Firms are having more discussions when they look at their actual profitability and how the past two years have changed operations, services, and client deliverables. More importantly, more and more buyers prefer to know what they are paying for upfront.

Key Takeaway: Adapting and evolving pricing structures will become increasingly important across all lines of business.

  • Upskilling the Entire Team:

    Training and development no longer can be a check-the-box, last-minute CPE rush. This goes beyond CPA and accounting professionals, as more team members will become more client-facing than ever. Firms need their accountants and CPAs to do what they do best, so prospect and client-facing training for all team members, including the rise in non-CPA team members, is critical so everyone can identify opportunities.

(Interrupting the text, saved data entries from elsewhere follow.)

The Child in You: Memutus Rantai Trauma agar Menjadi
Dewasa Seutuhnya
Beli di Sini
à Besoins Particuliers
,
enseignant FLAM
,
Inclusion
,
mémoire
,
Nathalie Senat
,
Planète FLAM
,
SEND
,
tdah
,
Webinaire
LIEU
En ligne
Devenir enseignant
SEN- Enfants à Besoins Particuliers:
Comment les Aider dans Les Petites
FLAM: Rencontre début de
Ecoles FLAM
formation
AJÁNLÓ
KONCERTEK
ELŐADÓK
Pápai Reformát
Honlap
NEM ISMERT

Leadership can’t expect people to work the hours they work and complete training on top of that. They’ll look to place team members in long-track, continuous training programs earlier in their career that evolve and grow as they do, rather than waiting to start at the manager level – or beyond. From the director of first impressions to entry-level staff tax accountants, everyone needs to become more comfortable and have the training to identify opportunities on all levels.

Key Takeaway: Firms will seek a continuous training model that complements their team members’ career progression strategy to get up to speed quicker.